But you can’t say businessmen there don’t dream big. A couple of weeks ago Bhutan sent its first trade delegation to the world’s biggest consumer market. Marketplace’s Lisa Napoli has the story.
LISA NAPOLI: This winter I volunteered at a new radio station in Bhutan. When I returned to the United States, I wrote a story for one of the papers back in Bhutan on my impressions of the media landscape there.
A consultant here in Southern California read the story online and sleuthed me out to tell me about the first-ever trade mission from Bhutan that was coming to L.A.
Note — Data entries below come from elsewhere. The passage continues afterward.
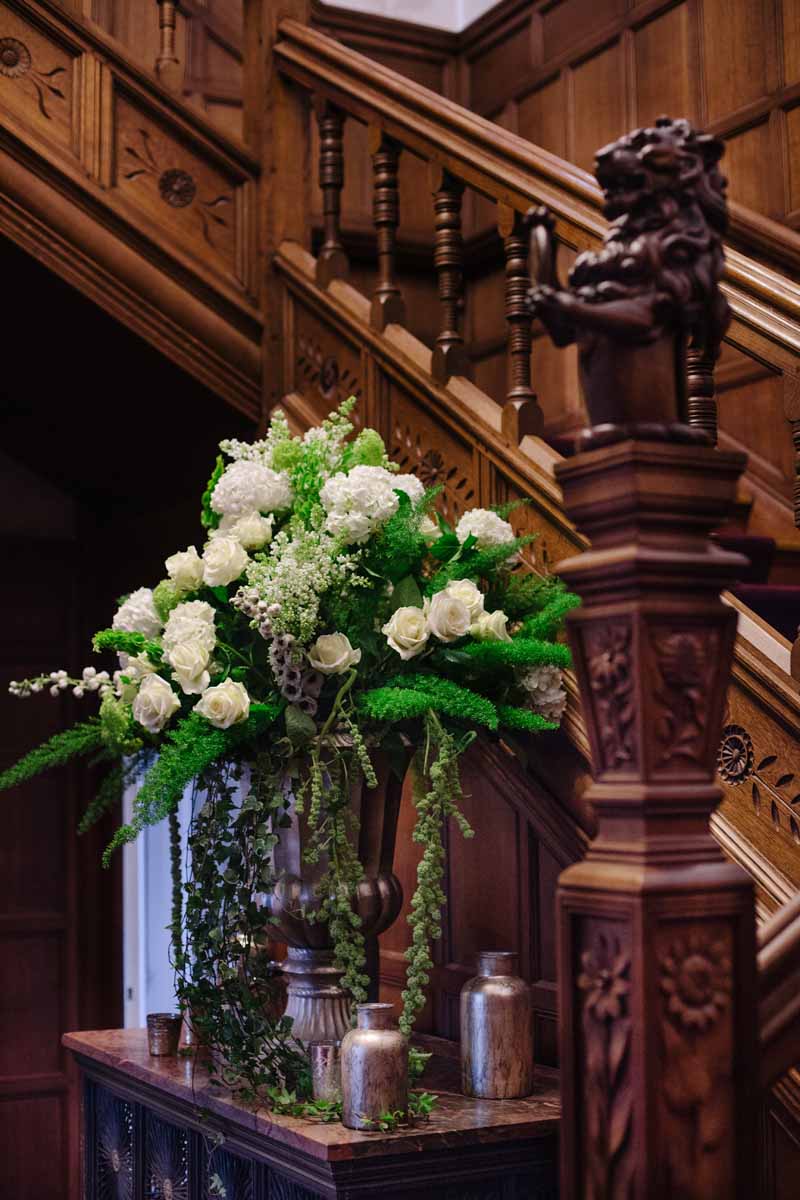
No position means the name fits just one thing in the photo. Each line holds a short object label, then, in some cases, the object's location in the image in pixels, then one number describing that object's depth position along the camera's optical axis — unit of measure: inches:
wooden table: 79.2
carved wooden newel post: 46.5
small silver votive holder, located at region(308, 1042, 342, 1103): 86.4
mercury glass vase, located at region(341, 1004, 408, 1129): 80.8
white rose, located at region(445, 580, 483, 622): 90.9
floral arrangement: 88.7
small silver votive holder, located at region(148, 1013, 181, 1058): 104.7
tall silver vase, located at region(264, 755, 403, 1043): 93.2
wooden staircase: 98.4
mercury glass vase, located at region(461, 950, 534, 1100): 89.4
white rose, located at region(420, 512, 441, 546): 95.0
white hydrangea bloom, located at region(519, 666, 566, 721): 93.0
Suddenly, I found myself dancing with a bunch of Bhutanese businesspeople at a community center at a dinner in their honor.
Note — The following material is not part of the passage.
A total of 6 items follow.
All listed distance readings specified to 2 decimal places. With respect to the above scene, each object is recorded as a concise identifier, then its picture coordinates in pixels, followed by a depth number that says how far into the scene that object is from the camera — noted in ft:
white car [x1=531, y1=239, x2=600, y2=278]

Despite the traditional dancing and cuisine, the hopes were distinctly modern:
DECHEN PENJORE: Everyone comes here with a big dream, and I’ve come here with a big dream that somewhere we would strike it lucky. Where we would reach out to the people and let us know what we are about.
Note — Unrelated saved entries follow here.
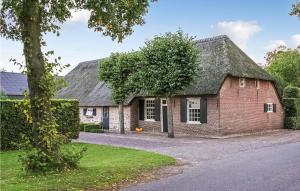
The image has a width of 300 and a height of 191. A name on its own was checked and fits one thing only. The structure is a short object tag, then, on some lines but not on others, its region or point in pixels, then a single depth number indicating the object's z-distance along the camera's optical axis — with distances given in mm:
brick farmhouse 18487
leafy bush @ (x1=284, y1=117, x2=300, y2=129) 22667
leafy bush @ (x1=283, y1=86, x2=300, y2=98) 23737
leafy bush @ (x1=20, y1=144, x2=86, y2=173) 7530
That’s Dechen Penjore. She owns a handicrafts store in Bhutan’s capital city of Thimpu. And like her counterparts on the trade mission, this would-be capitalist is guided by a devout Buddhist perspective.
DECHEN: Bhutan follows a middle-path approach to development, which is the same . . . in line with Buddha’s teachings — not too much modernization, not too less development, but in the middle.
That philosophy of moderation makes it hard to compete on the global stage. With fewer than 700,000 people and a rocky land mass the size of Switzerland, there’s no way Bhutan can keep up with neighboring China or India.
Still, the people of Bhutan are feeling the need to find new markets for their textiles, herbs, incense and tea.
SONAM P. WANGDI: For many years, more than 90 percent of our trade was with India.
That’s Sonam P. Wangdi. He’s Bhutan’s director of trade. He says Bhutan imports twice what it exports.
WANGDI: We have a problem, and we need to resolve that. So we are interested in exploring all markets so that we have a larger portfolio of products going to more countries so you’re more diversified, protected from risk in any one particular market.
This is a critical time for Bhutan. After 100 yeas of monarchy, the country’s preparing for its first democratic elections next year. And it’s flirting with joining the World Trade Organization.
What most everyone on the mission learned is that their first order of business is explaining where they are from.
Kuenzang Dorji Thinley sells Bhutanese arts and crafts and he felt resistance from buyers.
KUENZANG DORJI THINLEY: First we need to advertise our country first because when we bring the product people don’t know about Bhutan. So that’s why it’s having a little difficult time there.
But even the group’s organizers didn’t expect to sell much on this trip.
Consultant Grant Vinning has been prepping the delegation on how to do business in America. It’s not quite the same back in Bhutan.
GRANT VINNING: If everybody here has developed brochures, learned how to do their pitches, and we don’t sell a damned thing, the point is they themselves have changed. They’re learning to do things far more professionally. So if you look at the changing-of-the-culture objective then, yes, the project’s been a success.
The changing of the culture is something the Bhutanese fear even as they cautiously begin to step out. That’s why they’re moving slowly into this world of commerce.
In Los Angeles, I’m Lisa Napoli for Marketplace.